Malden residents will rebuild their tapestry of life

“Are you guys OK?”

It’s the first thing we say to each other in the Malden/Pine City area these days. Once that question is answered, it is immediately followed by “Is your house OK?”

We lost so much on Labor Day. Our community’s heart got burned up.

Malden and Pine City are more than a collection of buildings. They were where we fought for years to get a library and finally got one. It was where we met, all of us for miles around.

The Masonic Lodge Hall that burned held every bit of history from Eastern Star chapters from Malden, LaCrosse, Colfax, Palouse, Oakesdale, Tekoa, St. John, Sprague, Garfield, Rosalia and even Cheney inside. People came from as far south as Colton and North from Spokane to attend meetings there.

What I’m saying is, we lost a vital member of our organization.

Most of the buildings that burned were older. Folks here remember going to them after school when they were little kids and climbing trees on hillsides that are now bare.

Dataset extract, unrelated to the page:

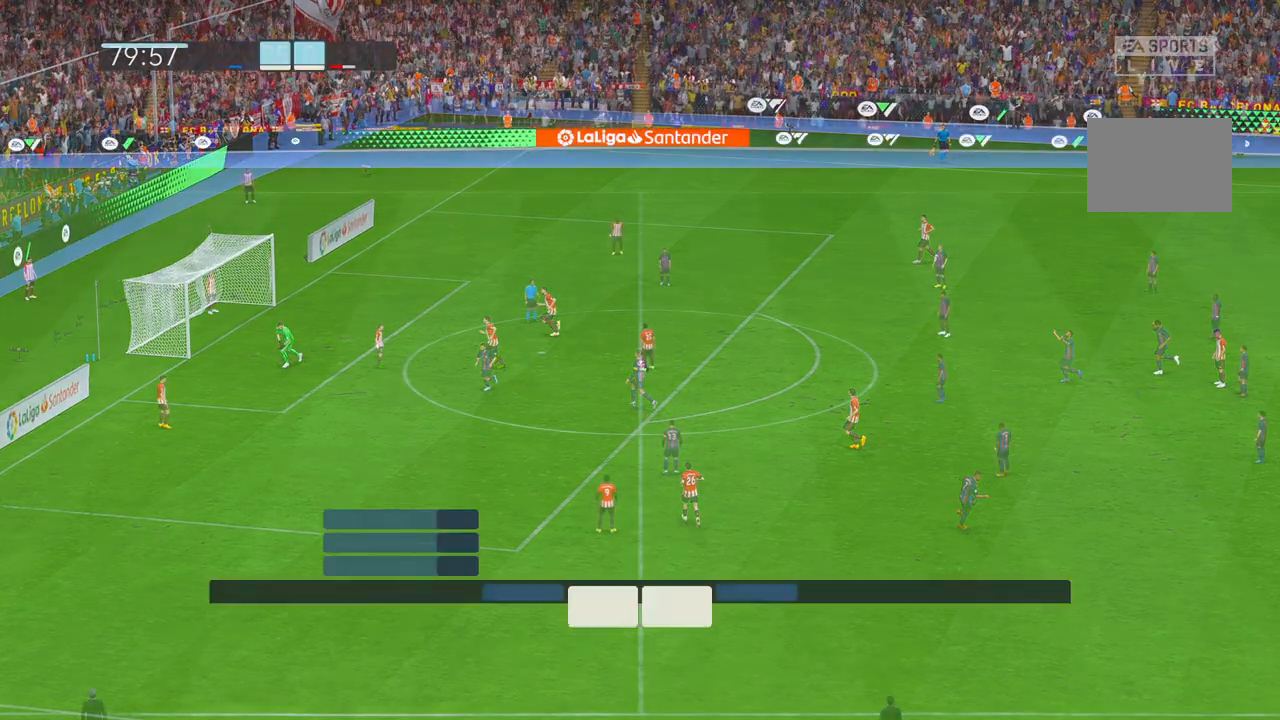
{"dt_ms": 500, "buttons": [], "left_stick": "center", "right_stick": "center", "events": []}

Malden and Pine City weren’t new by any means. Both towns have barely survived, like so many in Whitman County. But they have survived for a reason – because people lived there and worked there. We gathered in them to socialize and worship.

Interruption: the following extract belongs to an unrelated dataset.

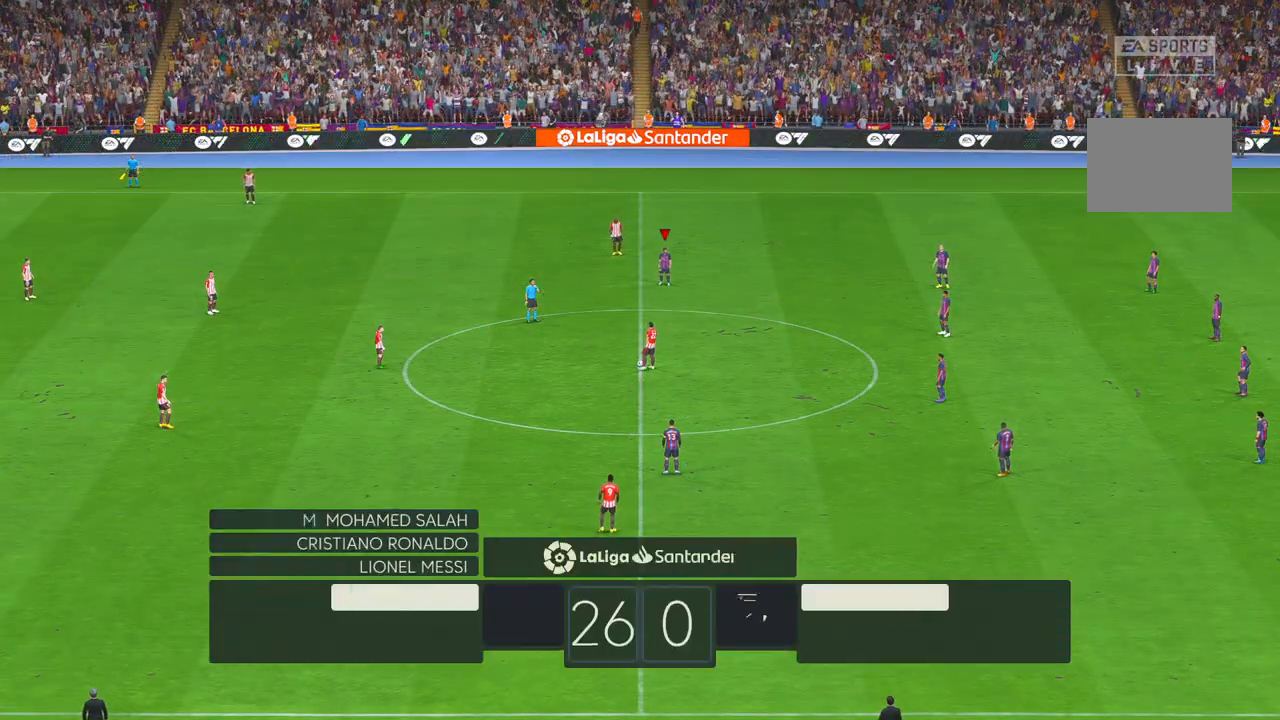
{"dt_ms": 500, "buttons": ["R2"], "left_stick": "up-left", "right_stick": "center", "events": [[17, "R2", "down"], [317, "left_stick", "up-left"]]}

Christmas will never be the same for those of us who attended, faithfully, every year to “His Song” in the Old Stone Church in Pine City. Hearing the beautiful, sacred music within those ancient walls is something we simply can’t replace. Oh, we can go across to the Grange Hall, which survived the fire, and hold it there, but it just won’t be what we have considered the beginning of the Christmas season for 16 years.

The church survived but Easter egg hunts just won’t be the same without the Community Center to house them and the library with the librarian as a willing participant, keeping the excited children inside with stories until time. The children may no longer be there, as many families in the area were renters. They will have no say over whether their home is rebuilt.

That’s the trouble with this fire and I would imagine there are too many communities that can relate to this — the trouble with any disaster is that it’s not just buildings. It’s not just houses.

It’s where new parents brought home a precious baby. It’s where Masons have stood for almost a century. We had reading clubs, and knitting clubs…we had a life.

Now, there is charred blackness and chocking ash every time you move something in your desperate search to find something, anything, Please God!

It brings tears as I write this, as I have been one of those digging through the rubble, brought to a standstill by the tiniest remnant. Lake a doorknob.

That doorknob, however, represents hope. I think everyone finds something, their own version of a doorknob, in their search after devastation. One thing you can cling to and say, “We will rebuild.”

I have hard that sentence as often as I have heard “Are you guys OK?” and my heart swells every time I hear it. I’m filled with pride to know these amazing people who have just lost everything and still say it.

Sometimes life is hard and sometimes it jumps up and down on your head. This is one of those jump on your head times.

And yet, I see my neighbors and friends, lifting their heads, even with their cheeks wet with tears, saying “We will rebuild.”

I say it with them.

We will rebuild.

Jean Flanigen is a member of Masonic Lodge No. 188 in Malden.